■ **Text under study**
______________________________

# Water shortage in almonds



## Tom G. Laury (May 24, 2008)

*H2o*

Reservoirs are down due to last years' drought. Current projections are based on current supplies. The thing is, Calif has not entered it's rain season yet. The greater likliehood is that there will be at least normal precip this year and water supplies will improve. There are many more projections of supply yet to come. No orchards are being pushed out due to water availability.


----------



## loggermike (Jul 23, 2000)

As Tom points out, too soon to tell. We have almost a foot of snow here this morning in the mountains with more on the way. There is plenty of time, and as every pollinator knows, it will certainly start raining heavily when the word comes to start moving into the almonds


----------



## alpha6 (May 12, 2008)

We got 18 ins of snow and more on the way today and it's coming from your neck of the woods so it is anyones guess as to how much moisture hits the ground....though I have found in ag that everyone always focuses on the worst case. Next it will be too much rain. :waiting:


----------



## jjgbee (Oct 12, 2006)

______________________________

■ **Source data**
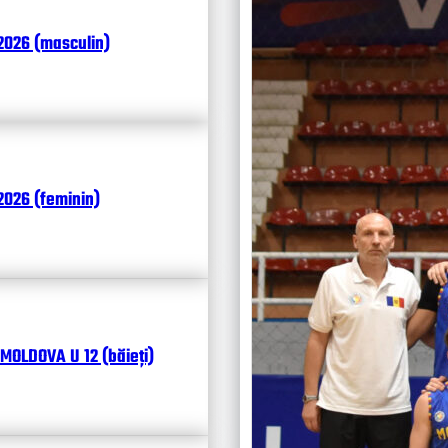
Итоги
2026 (masculin)
Календ
Чита
026 (feminin)
MOLDOVA U 12 (băieți)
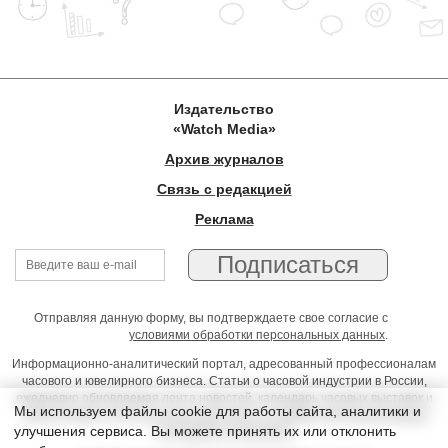
Издательство
«Watch Media»
Архив журналов
Связь с редакцией
Реклама
Отправляя данную форму, вы подтверждаете свое согласие с
условиями обработки персональных данных
.
Информационно-аналитический портал, адресованный профессионалам
часового и ювелирного бизнеса. Статьи о часовой индустрии в России,
ежедневно обновляемая лента новостей, календарь часовых выставок и
Мы используем файлы cookie для работы сайта, аналитики и
презентаций, on-line консультации юриста, профессиональный форум
улучшения сервиса. Вы можете принять их или отклонить
часовщиков и ювелиров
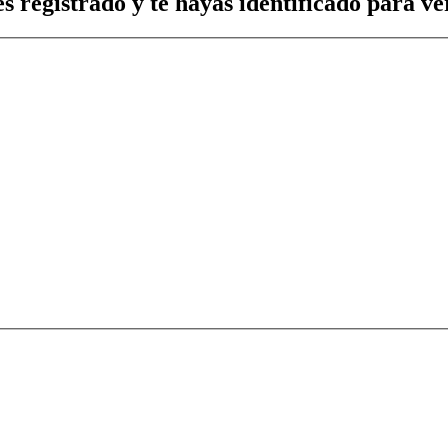
s registrado y te hayas identificado para ver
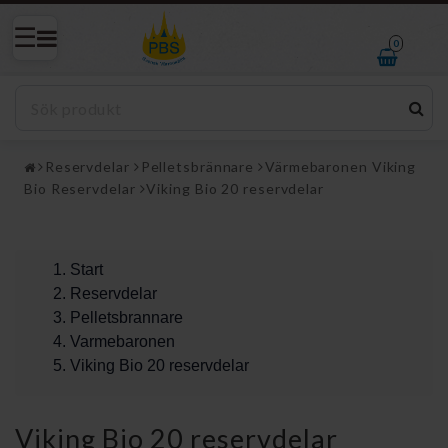
0
Reservdelar
Pelletsbrännare
Värmebaronen Viking
Bio Reservdelar
Viking Bio 20 reservdelar
Start
Reservdelar
Pelletsbrannare
Varmebaronen
Viking Bio 20 reservdelar
Viking Bio 20 reservdelar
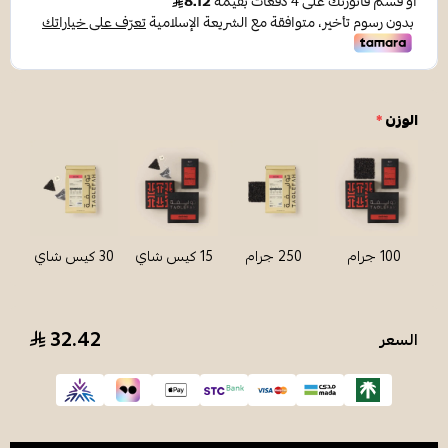
الوزن
*
100 جرام
250 جرام
15 كيس شاي
30 كيس شاي
32.42
السعر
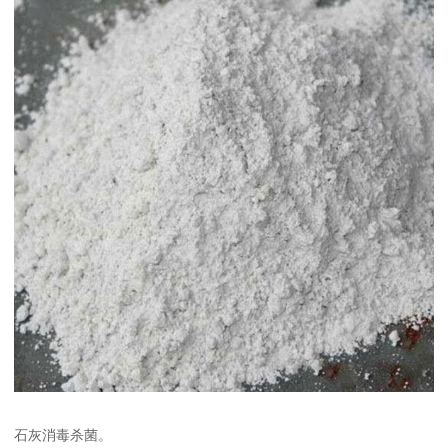
石灰消毒杀菌。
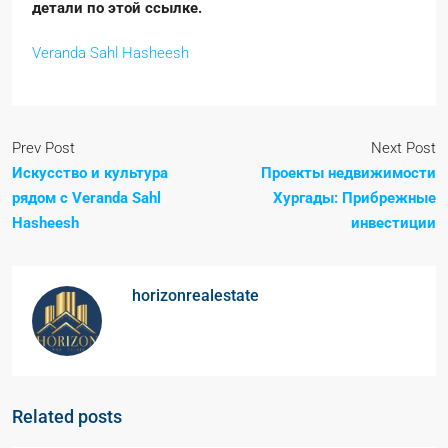
детали по этой ссылке.
Veranda Sahl Hasheesh
Prev Post
Next Post
Искусство и культура
Проекты недвижимости
рядом с Veranda Sahl
Хургады: Прибрежные
Hasheesh
инвестиции
horizonrealestate
Related posts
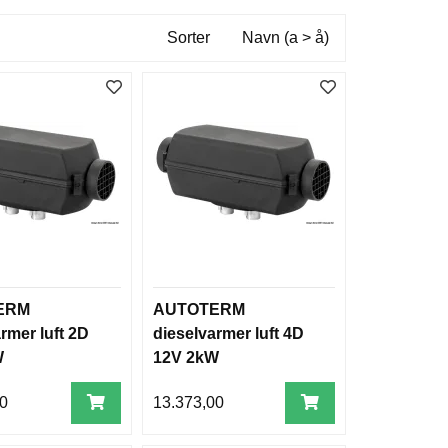
Sorter
Navn (a > å)
ERM
AUTOTERM
rmer luft 2D
dieselvarmer luft 4D
W
12V 2kW
00
13.373,00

______________________________

■ **The problem**
Condense the paragraph that opens "Reservoirs are down" in the forum thread on water shortage in almonds into a short bulleted list that keeps its main facts.

■ **Answer to the exercise**
- Last year's drought has lowered reservoirs.
- Current projections are based on current supplies.
- California's rain season has not started yet.
- At least normal precipitation this year is more likely, and water supplies should improve.
- Many more supply projections are still to come.
- No orchards are being pushed out because of water availability.